Done: Paul Eggert <eggert <at> cs.ucla.edu>

Bug is archived. No further changes may be made.

Full log


Message #8 received at 31852 <at> debbugs.gnu.org (full text, mbox):

From: Eli Zaretskii <eliz <at> gnu.org>
To: Paul Eggert <eggert <at> cs.ucla.edu>
Cc: 31852 <at> debbugs.gnu.org
Subject: Re: bug#31852: Make memory-limit obsolete
Date: Sat, 16 Jun 2018 09:31:23 +0300
> From: Paul Eggert <eggert <at> cs.ucla.edu>
> Date: Fri, 15 Jun 2018 18:33:47 -0700
> 
> The memory-limit function has an implementation that is a relic of 
> long-ago days when the heap was allocated via sbrk. This assumption is 
> often no longer true now that ASLR is popular, and once we get portable 
> dumping work it'll be true even less often. Since memory-limit returns 
> nonsense so often and since nobody cares, we can and should mark 
> memory-limit as obsolete. On its way out we can move it to a Lisp 
> implementation and cause it to be at least somewhat more plausible.
> 
> Proposed patches attached. The first patch moves memory-limit to Lisp, 
> the second one marks it obsolete. I didn't know where to put the Lisp 
> implementation so I put it into lisp/subr.el.
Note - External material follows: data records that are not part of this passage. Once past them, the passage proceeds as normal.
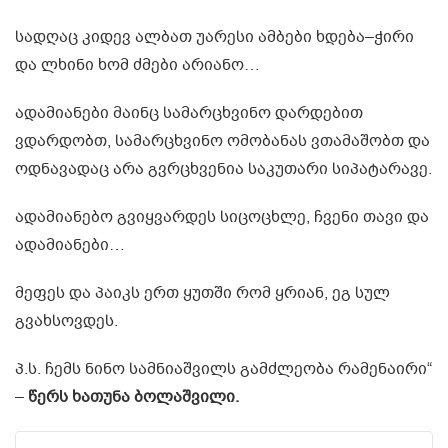
სადღაც კიდევ ალბათ უარესი ამბები ხდება–ჭირი
და ლხინი ხომ ძმები არიანო…
ადამიანები მაინც სამარცხვინო დარდებით
ვდარდობთ, სამარცხვინო ომობანას ვთამაშობთ და
ოდნავადაც არა გვრცხვენია საკუთარი სიპატარავე.
ადამიანებო გვიყვარდეს სიცოცხლე, ჩვენი თავი და
ადამიანები…
მეფეს და პაიკს ერთ ყუთში რომ ყრიან, ეგ სულ
გვახსოვდეს.
პ.ს. ჩემს ნინო სამნიაშვილს გამძლეობა რამენაირი“
–
წერს ხათუნა ბოლაშვილი.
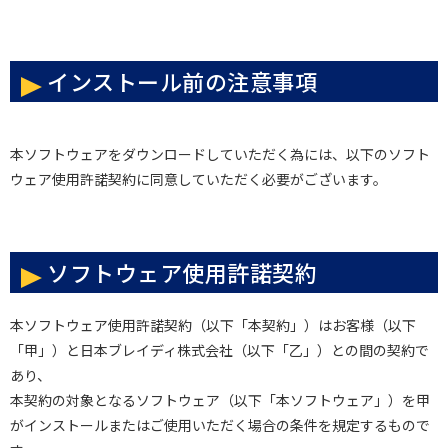
インストール前の注意事項
本ソフトウェアをダウンロードしていただく為には、以下のソフト
ウェア使用許諾契約に同意していただく必要がございます。
ソフトウェア使用許諾契約
本ソフトウェア使用許諾契約（以下「本契約」）はお客様（以下
「甲」）と日本ブレイディ株式会社（以下「乙」）との間の契約で
あり、
本契約の対象となるソフトウェア（以下「本ソフトウェア」）を甲
がインストールまたはご使用いただく場合の条件を規定するもので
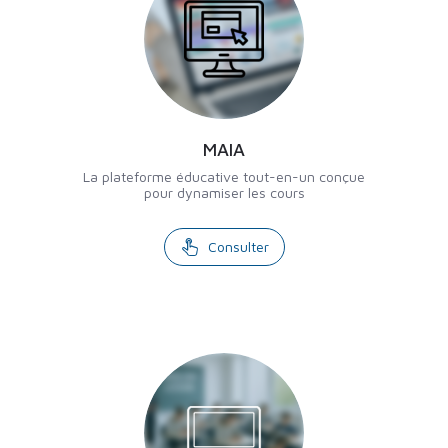
MAIA
La plateforme éducative tout-en-un conçue
pour dynamiser les cours
Consulter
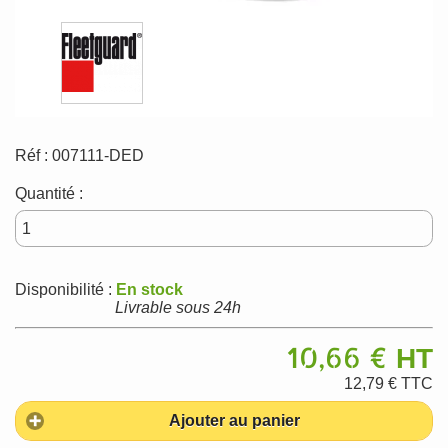
Réf :
007111-DED
Quantité :
Disponibilité :
En stock
Livrable sous 24h
10,66 €
HT
12,79 €
TTC
Ajouter au panier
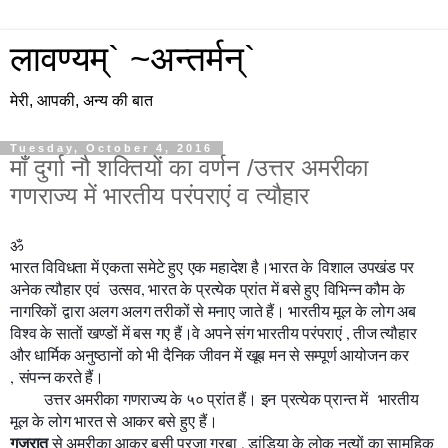
लावण्यम्` ~अन्तर्मन्`
मेरी, आपकी, अन्य की बात
Tuesday, October 4, 2016
माँ दुर्गा नौ शक्तियों का वर्णन /उत्तर अमरीका
गणराज्य में भारतीय परंपराएं व त्यौहार
ॐ
भारत विविधता में एकता समेटे हुए एक महादेश है।भारत के विशाल उपखंड पर
अनेक त्यौहार एवं उत्सव, भारत के प्रत्येक प्रांत में बसे हुए विभिन्न कौम के
नागरिकों द्वारा अलग अलग तरीकों से मनाए जाते हैं। भारतीय मूल के लोग अब
विश्व के सातों खण्डों में बस गए हैं।वे अपने संग भारतीय परंपराएं , तीज त्यौहार
और धार्मिक अनुष्ठानों को भी दैनिक जीवन में खूब मन से सम्पूर्ण आयोजन कर
, संपन्न करते हैं।
उत्तर अमरीका गणराज्य के ५० प्रांत हैं। इन प्रत्येक प्रान्त में भारतीय
मूल के लोग भारत से आकर बसे हुए हैं।
गुजरात
से अमरीका आकर बसी प्रजा गरबा , डांडिया के लोक नृत्यों का सामूहिक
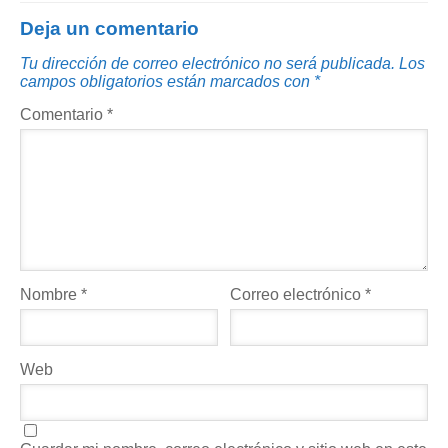
Deja un comentario
Tu dirección de correo electrónico no será publicada.
Los
campos obligatorios están marcados con
*
Comentario
*
Nombre
*
Correo electrónico
*
Web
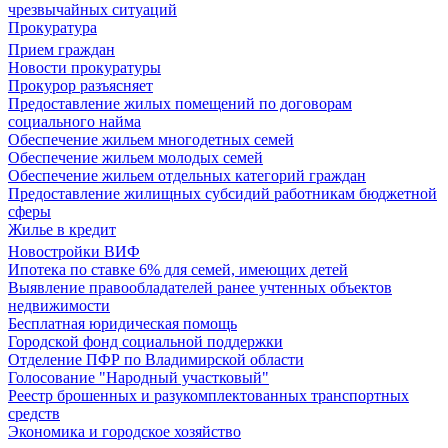
чрезвычайных ситуаций
Прокуратура
Прием граждан
Новости прокуратуры
Прокурор разъясняет
Предоставление жилых помещений по договорам
социального найма
Обеспечение жильем многодетных семей
Обеспечение жильем молодых семей
Обеспечение жильем отдельных категорий граждан
Предоставление жилищных субсидий работникам бюджетной
сферы
Жилье в кредит
Новостройки ВИФ
Ипотека по ставке 6% для семей, имеющих детей
Выявление правообладателей ранее учтенных объектов
недвижимости
Бесплатная юридическая помощь
Городской фонд социальной поддержки
Отделение ПФР по Владимирской области
Голосование "Народный участковый"
Реестр брошенных и разукомплектованных транспортных
средств
Экономика и городское хозяйство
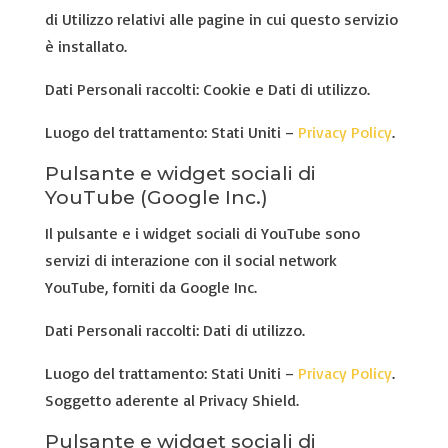
di Utilizzo relativi alle pagine in cui questo servizio
è installato.
Dati Personali raccolti: Cookie e Dati di utilizzo.
Luogo del trattamento: Stati Uniti –
Privacy Policy
.
Pulsante e widget sociali di
YouTube (Google Inc.)
Il pulsante e i widget sociali di YouTube sono
servizi di interazione con il social network
YouTube, forniti da Google Inc.
Dati Personali raccolti: Dati di utilizzo.
Luogo del trattamento: Stati Uniti –
Privacy Policy
.
Soggetto aderente al Privacy Shield.
Pulsante e widget sociali di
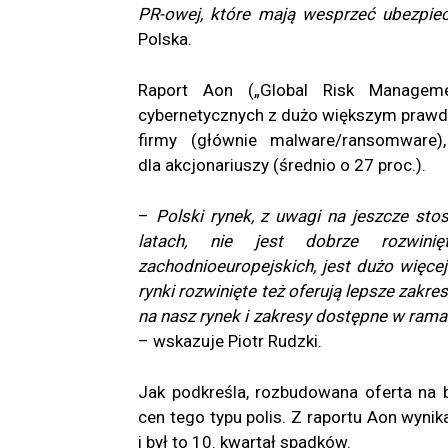
PR-owej, które mają wesprzeć ubezpie
Polska.
Raport Aon („Global Risk Manageme
cybernetycznych z dużo większym prawd
firmy (głównie malware/ransomware)
dla akcjonariuszy (średnio o 27 proc.).
–
Polski rynek, z uwagi na jeszcze sto
latach, nie jest dobrze rozwinię
zachodnioeuropejskich, jest dużo więc
rynki rozwinięte też oferują lepsze zakre
na nasz rynek i zakresy dostępne w rama
– wskazuje Piotr Rudzki.
Jak podkreśla, rozbudowana oferta na b
cen tego typu polis. Z raportu Aon wynik
i był to 10. kwartał spadków.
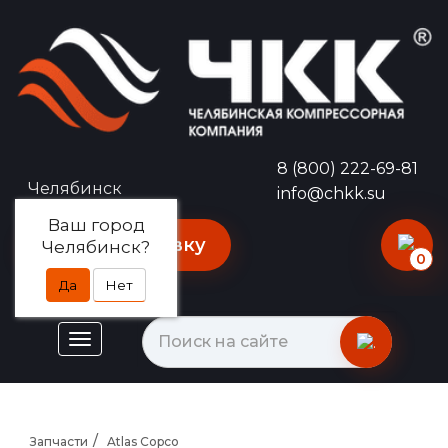
8 (800) 222-69-81
Челябинск
info@chkk.su
Ваш город
Оставить заявку
Челябинск?
0
Да
Нет
Запчасти
Atlas Copco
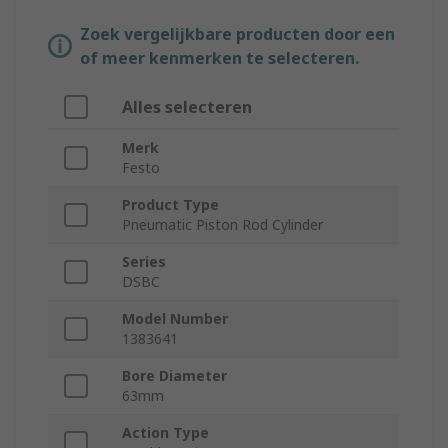
Zoek vergelijkbare producten door een
of meer kenmerken te selecteren.
Alles selecteren
Merk
Festo
Product Type
Pneumatic Piston Rod Cylinder
Series
DSBC
Model Number
1383641
Bore Diameter
63mm
Action Type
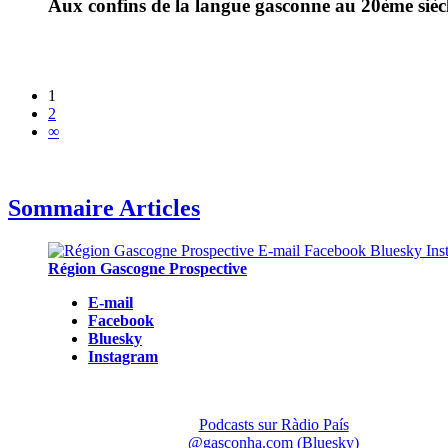
Aux confins de la langue gasconne au 20ème siè
1
2
∞
Sommaire Articles
Région Gascogne Prospective
E-mail
Facebook
Bluesky
Instagram
Podcasts sur Ràdio País
@gasconha.com (Bluesky)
I don't have anything against moving this to Lisp (provided that all
the platforms we care about have a non-trivial implementation of
process-attributes), but I don't understand what we gain by declaring
this tiny function obsolete, especially since the alternative proposed
in the warning is exactly what's used in the proposed Lisp
implementation.  Wouldn't it be enough just to add to the function's
documentation a note that the estimation should be expected to be
inaccurate with modern memory-management technologies?

Thanks.




This bug report was last modified 6 years and 343 days ago.